首先坦言,以下这篇文章,选自2013年我在中国人民大学出版社出版的《有一种基因叫理想——央视评论部那人那事》一书。

我曾经无数次想把此文大卸八块,重新排列组合。但当我温习此文,还是被此间少年的稚嫩热忱所感动,舍掉哪一段都有割肉般的痛感。

那个时空里的我,理想主义爆棚,有“春风十里不如你”的革命热情,日记里写的都是这样不食人间烟火的话:

“每次到南院(评论部),都会深沉凝望它的每个角落,我对自己说,我什么都没有,但我可以在南院的机房穿梭,可以在南院的休息室肆无忌惮地睡觉,可以看到那些对我还是神话的人,所以,我愿意以匍匐姿态前进。”

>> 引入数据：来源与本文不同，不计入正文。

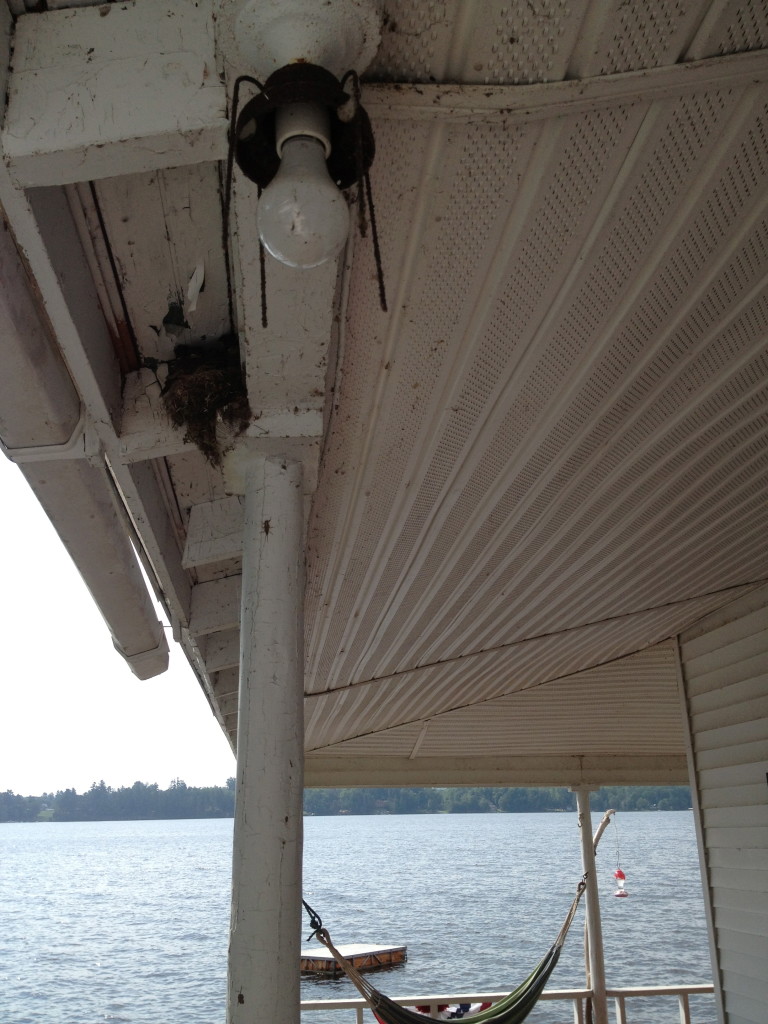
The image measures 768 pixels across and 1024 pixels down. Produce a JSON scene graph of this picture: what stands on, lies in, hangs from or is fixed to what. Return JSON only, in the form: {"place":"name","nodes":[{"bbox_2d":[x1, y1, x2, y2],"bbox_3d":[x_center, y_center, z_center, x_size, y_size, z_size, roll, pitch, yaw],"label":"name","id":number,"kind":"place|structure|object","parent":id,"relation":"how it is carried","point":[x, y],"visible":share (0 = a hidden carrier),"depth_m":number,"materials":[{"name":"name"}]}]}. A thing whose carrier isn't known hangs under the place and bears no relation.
{"place":"outdoors","nodes":[
{"label":"outdoors","id":0,"kind":"place"},
{"bbox_2d":[0,446,234,807],"label":"sky","id":1,"kind":"structure","parent":0,"point":[5,777],"materials":[{"name":"white"}]},
{"bbox_2d":[0,779,695,821],"label":"wooded shore","id":2,"kind":"structure","parent":0,"point":[233,788],"materials":[{"name":"green plant"}]},
{"bbox_2d":[0,810,716,1021],"label":"lake","id":3,"kind":"structure","parent":0,"point":[26,966],"materials":[{"name":"liquid"}]},
{"bbox_2d":[302,943,405,976],"bbox_3d":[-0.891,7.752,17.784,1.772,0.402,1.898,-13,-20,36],"label":"floating platform","id":4,"kind":"object","parent":3,"relation":"on","point":[395,958],"visible":0.69,"depth_m":17.40,"materials":[{"name":"brown wood"}]},
{"bbox_2d":[287,1,767,757],"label":"porch ceiling","id":5,"kind":"structure","parent":0,"point":[705,302],"materials":[{"name":"white plastic"}]},
{"bbox_2d":[0,202,165,680],"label":"gutter","id":6,"kind":"object","parent":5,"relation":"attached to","point":[20,332],"visible":0.96,"depth_m":2.54,"materials":[{"name":"white metal"}]},
{"bbox_2d":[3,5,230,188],"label":"beam","id":7,"kind":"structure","parent":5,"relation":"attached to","point":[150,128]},
{"bbox_2d":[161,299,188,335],"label":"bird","id":8,"kind":"object","parent":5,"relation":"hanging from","point":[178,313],"visible":0.98,"depth_m":2.33},
{"bbox_2d":[186,260,204,316],"bbox_3d":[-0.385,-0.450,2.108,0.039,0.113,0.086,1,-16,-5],"label":"paper scrap","id":9,"kind":"object","parent":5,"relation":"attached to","point":[190,291],"visible":0.97,"depth_m":2.10,"materials":[{"name":"white paper"}]},
{"bbox_2d":[162,335,250,466],"bbox_3d":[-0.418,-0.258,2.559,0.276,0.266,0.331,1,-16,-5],"label":"bird nest","id":10,"kind":"object","parent":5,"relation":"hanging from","point":[207,407],"visible":0.8,"depth_m":2.48,"materials":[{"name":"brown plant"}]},
{"bbox_2d":[223,49,382,303],"bbox_3d":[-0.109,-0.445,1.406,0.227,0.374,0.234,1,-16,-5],"label":"light bulb fixture","id":11,"kind":"object","parent":5,"relation":"attached to","point":[325,147],"visible":0.99,"depth_m":1.39,"materials":[{"name":"black metal"}]},
{"bbox_2d":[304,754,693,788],"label":"beam","id":12,"kind":"structure","parent":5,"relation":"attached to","point":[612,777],"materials":[{"name":"paint"}]},
{"bbox_2d":[674,583,767,1023],"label":"house wall","id":13,"kind":"structure","parent":0,"point":[720,629],"depth_m":5.18,"materials":[{"name":"paint"}]},
{"label":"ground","id":14,"kind":"structure","parent":0},
{"bbox_2d":[226,447,307,1023],"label":"porch column","id":15,"kind":"structure","parent":14,"relation":"on","point":[271,994],"depth_m":2.48,"materials":[{"name":"white paint"}]},
{"bbox_2d":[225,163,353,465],"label":"beam","id":16,"kind":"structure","parent":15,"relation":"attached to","point":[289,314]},
{"bbox_2d":[303,855,591,1023],"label":"hammock","id":17,"kind":"object","parent":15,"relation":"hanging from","point":[547,973],"visible":0.75,"depth_m":6.05,"materials":[{"name":"green fabric"}]},
{"bbox_2d":[302,983,712,1023],"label":"railing","id":18,"kind":"object","parent":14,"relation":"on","point":[663,988],"visible":0.57,"depth_m":7.57,"materials":[{"name":"white wood"}]},
{"bbox_2d":[416,1000,492,1021],"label":"bunting","id":19,"kind":"object","parent":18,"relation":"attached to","point":[463,1005],"visible":0.3,"depth_m":7.97,"materials":[{"name":"fabric"}]},
{"bbox_2d":[572,784,608,1023],"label":"porch post","id":20,"kind":"object","parent":14,"relation":"on","point":[583,816],"visible":0.83,"depth_m":7.54,"materials":[{"name":"white"}]},
{"bbox_2d":[580,809,617,1021],"bbox_3d":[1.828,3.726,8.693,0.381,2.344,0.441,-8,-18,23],"label":"wooden pole","id":21,"kind":"object","parent":14,"relation":"on","point":[612,812],"visible":0.69,"depth_m":8.76,"materials":[{"name":"brown wood"}]},
{"bbox_2d":[613,868,627,897],"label":"hummingbird feeder","id":22,"kind":"object","parent":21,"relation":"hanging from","point":[619,872],"visible":0.93,"depth_m":10.80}
]}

当时白岩松在给那本书的推荐序言中写道,“刘楠,小妹妹,《东方时空》开播时也就十来岁,后来机缘巧合来到南院,听着年长者像讲老故事一样讲着《东方时空》的一二三四。一般人听过也就罢了,可刘楠却开始好奇地打井,终于越打越深。刘楠这本厚厚的书,成稿于《东方时空》即将迎来二十周年之前,虽然很多是新近发生的故事,却很像是对《东方时空》精神的一种复刻。有时候,一些事情的梳理是需要距离的,距离不仅带来客观,还对身在其中却已麻木了的人构成一种唤醒:又该出发了。”

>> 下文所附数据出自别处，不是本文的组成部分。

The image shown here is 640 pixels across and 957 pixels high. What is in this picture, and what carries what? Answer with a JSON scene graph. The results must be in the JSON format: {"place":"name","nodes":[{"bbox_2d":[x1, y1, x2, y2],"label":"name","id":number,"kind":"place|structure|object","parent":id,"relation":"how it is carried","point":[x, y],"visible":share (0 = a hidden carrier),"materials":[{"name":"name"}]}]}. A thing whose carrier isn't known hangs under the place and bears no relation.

当时南院一个元老曾经评价我“被南院附魂了”,然而时过境迁。我终究成了从南院消失的年轻人,投奔他处。

《幸福了吗?》一书的结尾,白岩松写道:“有人就有趣,有人也才有真的欣喜与悲伤。而今日,当我记述着别人在我心中的印记的同时,我又将在别人心中,留下怎样的印记呢?”

这是我最难下笔的一篇。关于他的印记。

媒体同行或研究人士,早已对他进行了或素描、或油画、或山水画式的诸多勾勒,有些形韵俱备,智妙入神,当然也有些云里雾里,用各种玄远的体制词语主题先行。

我忐忑于自己拙劣的画笔会损耗真实,折煞了师长的情谊。倒是想起关于岩松的一个细节,心中稍稍释然。

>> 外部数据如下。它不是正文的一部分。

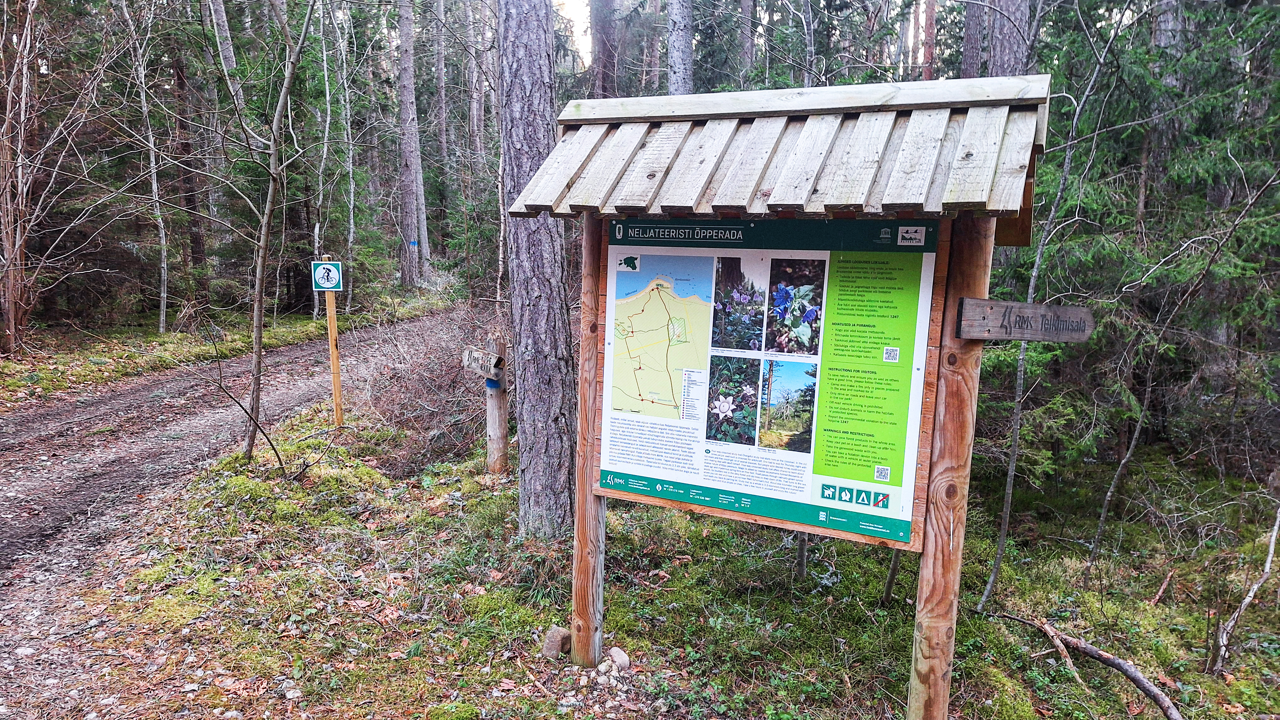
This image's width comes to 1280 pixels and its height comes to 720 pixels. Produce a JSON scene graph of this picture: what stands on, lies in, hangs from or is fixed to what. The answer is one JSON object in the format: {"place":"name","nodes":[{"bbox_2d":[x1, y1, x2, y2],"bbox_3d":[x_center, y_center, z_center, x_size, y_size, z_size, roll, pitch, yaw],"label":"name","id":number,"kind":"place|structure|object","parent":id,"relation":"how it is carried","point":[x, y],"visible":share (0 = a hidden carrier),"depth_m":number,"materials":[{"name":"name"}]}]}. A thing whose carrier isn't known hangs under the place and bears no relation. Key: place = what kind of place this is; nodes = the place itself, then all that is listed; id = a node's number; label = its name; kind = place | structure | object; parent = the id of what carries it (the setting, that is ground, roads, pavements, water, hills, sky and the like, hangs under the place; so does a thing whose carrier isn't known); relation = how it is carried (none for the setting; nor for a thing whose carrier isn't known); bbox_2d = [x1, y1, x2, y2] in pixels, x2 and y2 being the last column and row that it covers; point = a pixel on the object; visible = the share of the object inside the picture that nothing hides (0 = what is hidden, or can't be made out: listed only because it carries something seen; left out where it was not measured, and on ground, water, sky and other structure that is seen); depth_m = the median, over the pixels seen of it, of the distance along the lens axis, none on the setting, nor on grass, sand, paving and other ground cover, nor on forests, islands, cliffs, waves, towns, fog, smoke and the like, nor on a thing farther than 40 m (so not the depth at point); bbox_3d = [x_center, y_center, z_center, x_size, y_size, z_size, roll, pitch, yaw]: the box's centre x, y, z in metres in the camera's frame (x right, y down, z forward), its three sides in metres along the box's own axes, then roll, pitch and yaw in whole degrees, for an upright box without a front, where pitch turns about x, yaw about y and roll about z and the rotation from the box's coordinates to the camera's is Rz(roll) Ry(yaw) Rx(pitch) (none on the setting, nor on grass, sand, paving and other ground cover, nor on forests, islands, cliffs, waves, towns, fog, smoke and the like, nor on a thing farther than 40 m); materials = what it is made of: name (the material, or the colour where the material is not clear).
{"place":"outdoors","nodes":[
{"label":"outdoors","id":0,"kind":"place"},
{"bbox_2d":[0,292,453,403],"label":"grass verge","id":1,"kind":"structure","parent":0,"point":[167,334],"materials":[{"name":"green plant"}]},
{"bbox_2d":[0,0,38,354],"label":"tree","id":2,"kind":"object","parent":1,"relation":"on","point":[10,314],"visible":0.98,"depth_m":11.20,"materials":[{"name":"brown wood"}]},
{"bbox_2d":[126,0,171,335],"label":"tree","id":3,"kind":"object","parent":1,"relation":"on","point":[160,325],"visible":0.98,"depth_m":14.72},
{"bbox_2d":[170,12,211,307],"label":"tree","id":4,"kind":"object","parent":1,"relation":"on","point":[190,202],"visible":0.79,"depth_m":17.95,"materials":[{"name":"brown wood"}]},
{"bbox_2d":[193,0,233,288],"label":"tree","id":5,"kind":"object","parent":1,"relation":"on","point":[214,12],"visible":0.77,"depth_m":16.67,"materials":[{"name":"wood"}]},
{"bbox_2d":[207,0,241,98],"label":"tree","id":6,"kind":"object","parent":1,"relation":"on","point":[225,26],"visible":0.51,"depth_m":16.71,"materials":[{"name":"wood"}]},
{"bbox_2d":[313,0,345,315],"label":"tree","id":7,"kind":"object","parent":1,"relation":"on","point":[327,92],"visible":0.91,"depth_m":17.60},
{"bbox_2d":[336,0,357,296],"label":"tree","id":8,"kind":"object","parent":1,"relation":"on","point":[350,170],"visible":0.92,"depth_m":20.16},
{"bbox_2d":[396,0,428,290],"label":"tree","id":9,"kind":"object","parent":1,"relation":"on","point":[408,179],"visible":0.98,"depth_m":23.23,"materials":[{"name":"wood"}]},
{"bbox_2d":[430,0,452,266],"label":"tree","id":10,"kind":"object","parent":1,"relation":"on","point":[440,110],"visible":0.94,"depth_m":28.16,"materials":[{"name":"brown wood"}]},
{"bbox_2d":[0,312,483,719],"label":"dirt road","id":11,"kind":"structure","parent":0,"point":[133,396],"materials":[{"name":"grey"}]},
{"bbox_2d":[555,0,591,65],"label":"sky","id":12,"kind":"structure","parent":0,"point":[561,1],"materials":[{"name":"white"}]},
{"bbox_2d":[65,387,1279,719],"label":"mossy ground","id":13,"kind":"structure","parent":0,"point":[1244,636],"materials":[{"name":"green plant"}]},
{"bbox_2d":[201,321,333,481],"bbox_3d":[-3.094,0.356,6.561,1.106,1.371,1.093,5,10,27],"label":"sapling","id":14,"kind":"object","parent":13,"relation":"on","point":[221,387],"visible":0.98,"depth_m":6.55,"materials":[{"name":"brown plant"}]},
{"bbox_2d":[235,0,320,463],"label":"tree","id":15,"kind":"object","parent":13,"relation":"on","point":[258,355],"visible":0.99,"depth_m":6.59,"materials":[{"name":"plant"}]},
{"bbox_2d":[321,270,343,427],"bbox_3d":[-3.031,-0.047,8.069,0.122,1.852,0.119,5,10,27],"label":"wooden post","id":16,"kind":"object","parent":13,"relation":"on","point":[332,339],"visible":0.88,"depth_m":8.04,"materials":[{"name":"brown wood"}]},
{"bbox_2d":[310,260,343,290],"bbox_3d":[-2.977,-0.793,7.777,0.312,0.311,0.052,0,9,-8],"label":"sign","id":17,"kind":"object","parent":16,"relation":"attached to","point":[320,280],"visible":0.98,"depth_m":7.76,"materials":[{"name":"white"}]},
{"bbox_2d":[350,302,499,472],"bbox_3d":[-1.839,0.255,7.772,2.251,1.533,2.127,5,10,27],"label":"shrub","id":18,"kind":"object","parent":13,"relation":"on","point":[417,380],"visible":0.67,"depth_m":7.45,"materials":[{"name":"brown plant"}]},
{"bbox_2d":[483,331,509,475],"bbox_3d":[-1.167,0.487,6.650,0.180,1.423,0.178,5,10,27],"label":"wooden post","id":19,"kind":"object","parent":13,"relation":"in","point":[503,426],"visible":0.84,"depth_m":6.61,"materials":[{"name":"brown wood"}]},
{"bbox_2d":[462,346,505,380],"bbox_3d":[-1.257,0.038,6.584,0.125,0.200,0.541,-6,11,-37],"label":"wooden sign","id":20,"kind":"object","parent":19,"relation":"attached to","point":[491,369],"visible":0.97,"depth_m":6.50,"materials":[{"name":"wood"}]},
{"bbox_2d":[496,0,577,540],"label":"tree trunk","id":21,"kind":"object","parent":13,"relation":"on","point":[531,364],"visible":0.98,"materials":[{"name":"wood"}]},
{"bbox_2d":[540,625,571,656],"bbox_3d":[-0.396,1.349,3.925,0.142,0.136,0.150,5,10,27],"label":"rock","id":22,"kind":"object","parent":13,"relation":"on","point":[556,636],"visible":0.88,"depth_m":3.87,"materials":[{"name":"grey stone"}]},
{"bbox_2d":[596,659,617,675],"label":"rock","id":23,"kind":"object","parent":13,"relation":"on","point":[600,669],"visible":0.91,"depth_m":3.66,"materials":[{"name":"stone"}]},
{"bbox_2d":[605,646,630,670],"bbox_3d":[-0.103,1.390,3.799,0.109,0.100,0.128,-5,11,-35],"label":"rock","id":24,"kind":"object","parent":13,"relation":"on","point":[619,657],"visible":0.96,"depth_m":3.76,"materials":[{"name":"stone"}]},
{"bbox_2d":[519,76,1063,719],"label":"information board","id":25,"kind":"object","parent":13,"relation":"on","point":[741,115],"visible":0.97,"depth_m":2.95,"materials":[{"name":"wood"}]},
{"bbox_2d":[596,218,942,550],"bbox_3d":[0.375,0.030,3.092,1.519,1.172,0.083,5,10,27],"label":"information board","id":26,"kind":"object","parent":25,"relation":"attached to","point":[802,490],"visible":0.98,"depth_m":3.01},
{"bbox_2d":[954,297,1095,341],"bbox_3d":[1.349,-0.123,2.828,0.534,0.147,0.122,0,9,-8],"label":"wooden sign","id":27,"kind":"object","parent":25,"relation":"attached to","point":[1077,312],"visible":0.98,"depth_m":2.79,"materials":[{"name":"brown wood"}]},
{"bbox_2d":[794,528,809,579],"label":"tree trunk","id":28,"kind":"object","parent":13,"relation":"on","point":[802,561],"visible":0.57,"materials":[{"name":"brown wood"}]},
{"bbox_2d":[882,547,902,603],"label":"tree trunk","id":29,"kind":"object","parent":13,"relation":"on","point":[889,586],"visible":0.57,"materials":[{"name":"brown wood"}]},
{"bbox_2d":[976,0,1125,608],"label":"sapling","id":30,"kind":"object","parent":13,"relation":"on","point":[991,579],"visible":0.98,"depth_m":4.78,"materials":[{"name":"plant"}]},
{"bbox_2d":[983,0,1279,484],"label":"spruce tree","id":31,"kind":"object","parent":13,"relation":"on","point":[1246,257],"visible":0.75,"depth_m":6.66,"materials":[{"name":"green plant"}]},
{"bbox_2d":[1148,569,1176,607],"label":"stick","id":32,"kind":"object","parent":13,"relation":"on","point":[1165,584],"visible":0.97,"depth_m":4.89,"materials":[{"name":"brown wood"}]},
{"bbox_2d":[1093,168,1278,576],"bbox_3d":[3.465,0.015,5.156,1.254,3.231,1.077,-4,10,-28],"label":"sapling","id":33,"kind":"object","parent":13,"relation":"on","point":[1102,520],"visible":1,"depth_m":5.25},
{"bbox_2d":[1212,506,1279,675],"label":"fallen branch","id":34,"kind":"object","parent":13,"relation":"on","point":[1246,602],"visible":1,"depth_m":4.20,"materials":[{"name":"wood"}]},
{"label":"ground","id":35,"kind":"structure","parent":0},
{"bbox_2d":[590,0,620,98],"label":"tree trunk","id":36,"kind":"object","parent":35,"relation":"on","point":[602,53],"visible":0.58,"materials":[{"name":"brown wood"}]},
{"bbox_2d":[665,0,694,96],"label":"tree trunk","id":37,"kind":"object","parent":35,"relation":"on","point":[679,42],"visible":0.51,"materials":[{"name":"grey wood"}]},
{"bbox_2d":[738,0,756,83],"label":"tree trunk","id":38,"kind":"object","parent":35,"relation":"on","point":[748,53],"visible":0.66,"materials":[{"name":"brown wood"}]},
{"bbox_2d":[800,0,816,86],"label":"tree","id":39,"kind":"object","parent":35,"relation":"on","point":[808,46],"visible":0.6,"depth_m":10.00,"materials":[{"name":"grey wood"}]},
{"bbox_2d":[920,0,936,81],"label":"tree trunk","id":40,"kind":"object","parent":35,"relation":"on","point":[929,53],"visible":0.39,"materials":[{"name":"brown wood"}]},
{"bbox_2d":[959,0,984,79],"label":"tree trunk","id":41,"kind":"object","parent":35,"relation":"on","point":[973,62],"visible":0.45,"materials":[{"name":"brown wood"}]},
{"bbox_2d":[980,0,1032,78],"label":"tree","id":42,"kind":"object","parent":35,"relation":"on","point":[1008,35],"visible":0.38,"depth_m":7.84,"materials":[{"name":"wood"}]},
{"bbox_2d":[994,613,1183,719],"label":"fallen branch","id":43,"kind":"object","parent":35,"relation":"on","point":[1133,675],"visible":0.99,"depth_m":3.93,"materials":[{"name":"brown wood"}]},
{"bbox_2d":[1140,0,1186,241],"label":"tree","id":44,"kind":"object","parent":35,"relation":"on","point":[1170,26],"visible":0.47,"depth_m":8.37,"materials":[{"name":"wood"}]}
]}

他也“素描”过别人。他喜欢指挥交响乐的卡洛斯·克莱伯,就找油画家画了卡氏的铅笔素描,挂在家里墙上,和墙上挂着的另两个外国人巴蒂和格瓦拉做伴。

其实,素描画上尖尖鼻梁的卡洛斯·克莱伯,和逼真还是有距离的,但是欣赏和领悟的情结在,整个气场里都是魔术般的音符。卡洛斯指挥贝多芬《第七交响曲》那酒神般的气质,勃拉姆斯《第四交响曲》感伤而典雅的狂想,都嵌在那张素描的笔触中。

人对人的洞察,就像导演安东尼奥尼对拍电影的理解,表露的真实背后,还有一个对真实更忠实的意象,循环往复,所以安氏的电影结尾常常是开放式的。

岩松也常说,世上没有纯粹的好人和纯粹的坏人,要看环境激活了什么。

我想,对于一个充满着丰富矿藏的人物,无须洞若观火般打量每个角落。当外界用“理想改良者”“体制通话者”来把他架持在某种角色上时,我只想寻找另一种抵达,抵达某个柔软的角落。

那是睿智的师长、周全的同事,在你生命中独一无二的存在。

那是他为我一个总播不出去的片子而费神谋划,为一期不合格的节目宁愿不播出也不逾越底线,那是他在赠送我的新书上写的暖心字语:友,多多快乐!在餐桌上为我的忧虑状态提供化解之道,等等。